EXTRACT: Begin

2. The filter cartridge of claim 1, wherein said filter media
includes a pair of said support layers which sandwich said filter
membrane layer therebetween.
3. The filter cartridge of claim 1 or 2, wherein said expanded
polymeric film mesh is formed of a dense plurality of generally
diamond-shaped apertures.
4. The filter cartridge of claim 3, wherein said expanded polymeric
film exhibits an open area of at least about 40%.
5. The filter cartridge of claim 4, wherein said expanded polymeric
film exhibits an open area of between about 50% to about 60%.
6. The filter cartridge of claim 4, wherein said filter membrane
layer and said expanded polymeric film each consists of
polytetrafluoroethylene.
7. A filter cartridge comprising concentrically disposed slotted
core and cage members, and a multilayer pleated filter media
positioned in an annular space established between said core and
cage members, wherein said filter media includes an inner filter
membrane layer sandwiched between a pair of support layers for the
filter membrane layer, wherein each said support layer is an
expanded polymeric film mesh.
8. The filter cartridge of claim 7, wherein said expanded polymeric
film mesh is formed of a dense plurality of generally
diamond-shaped apertures.
9. The filter cartridge of claim 8, wherein said expanded polymeric
film exhibits an open area of at least about 40%.
10. The filter cartridge of claim 8, wherein said expanded
polymeric film exhibits an open area of between about 50% to about
60%.
11. The filter cartridge of claim 7, wherein said filter membrane
layer and said expanded polymeric film each consist of
polytetrafluoroethylene.
12. The filter cartridge of claim 1 or 7, wherein pleats of the
multilayer pleated filter media have elongate pleat axes disposed
substantially parallel to a central longitudinal axis of the filter
cartridge, and wherein said expanded polymeric film mesh is formed
of a dense plurality of generally diamond-shaped apertures having
respective long and short dimensions; and wherein said expanded
polymeric film mesh is disposed such that said long dimensions of
said diamond-shaped apertures thereof are oriented substantially
transverse to said elongate pleat axes of the pleated filter
media.
13. The filter cartridge of claim 12, wherein said filter media
includes a pair of said support layers which sandwich said filter
membrane layer therebetween.
14. The filter cartridge of claim 12, wherein each of said filter
membrane layer and said expanded polymeric film consists of
polytetrafluoroethylene.
15. The filter cartridge of claim 12, wherein said expanded
polymeric film exhibits an open area of at least about 40%.

EXTRACT: End
MATERIAL PROVIDED: Begin

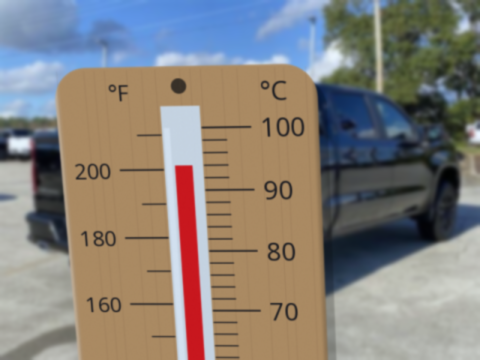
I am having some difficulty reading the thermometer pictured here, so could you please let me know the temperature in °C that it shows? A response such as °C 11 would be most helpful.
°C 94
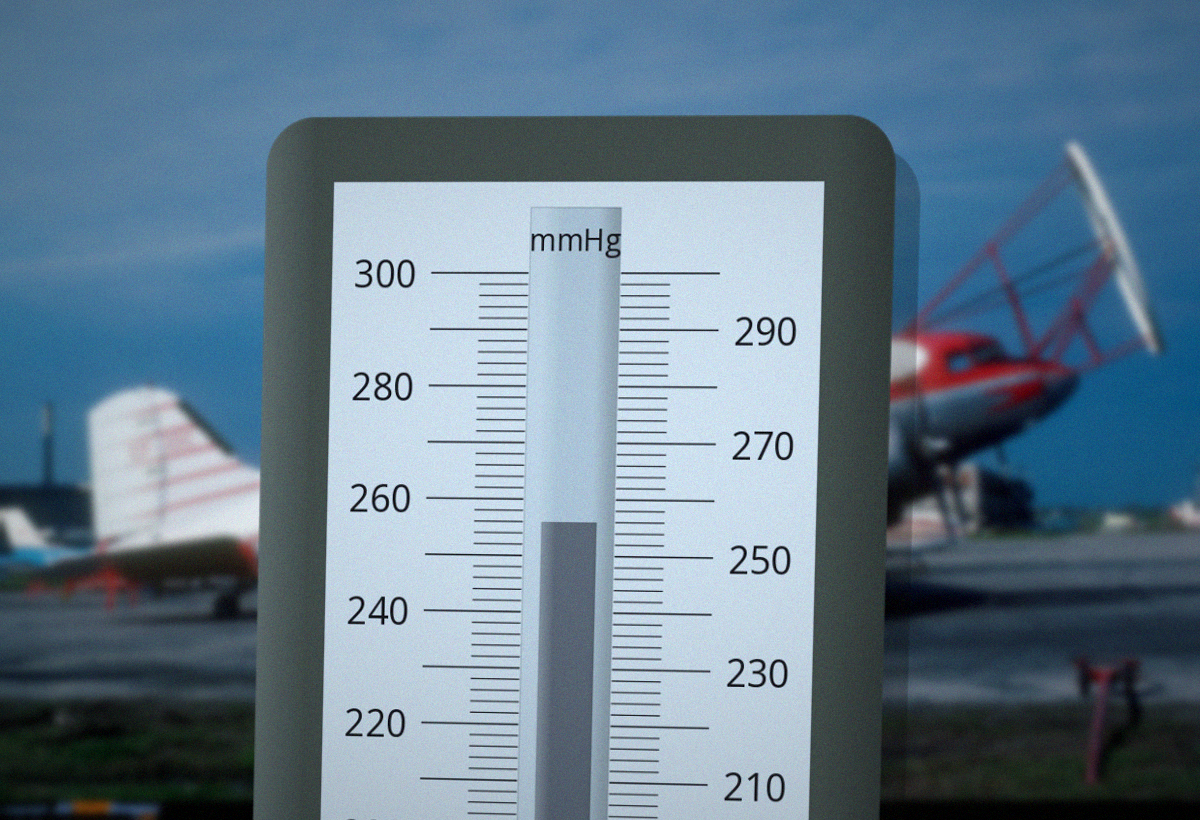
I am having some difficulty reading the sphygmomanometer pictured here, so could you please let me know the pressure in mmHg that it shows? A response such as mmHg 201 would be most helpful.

MATERIAL PROVIDED: End

## EXERCISE DETAILS
Repeat the filter cartridge claims above from "13. The filter" up to and including "polymeric film exhibits an open area of at least about 40%.", switching "support layers" to "backing layers".

## SOLVED PROBLEM
13. The filter cartridge of claim 12, wherein said filter media
includes a pair of said backing layers which sandwich said filter
membrane layer therebetween.
14. The filter cartridge of claim 12, wherein each of said filter
membrane layer and said expanded polymeric film consists of
polytetrafluoroethylene.
15. The filter cartridge of claim 12, wherein said expanded
polymeric film exhibits an open area of at least about 40%.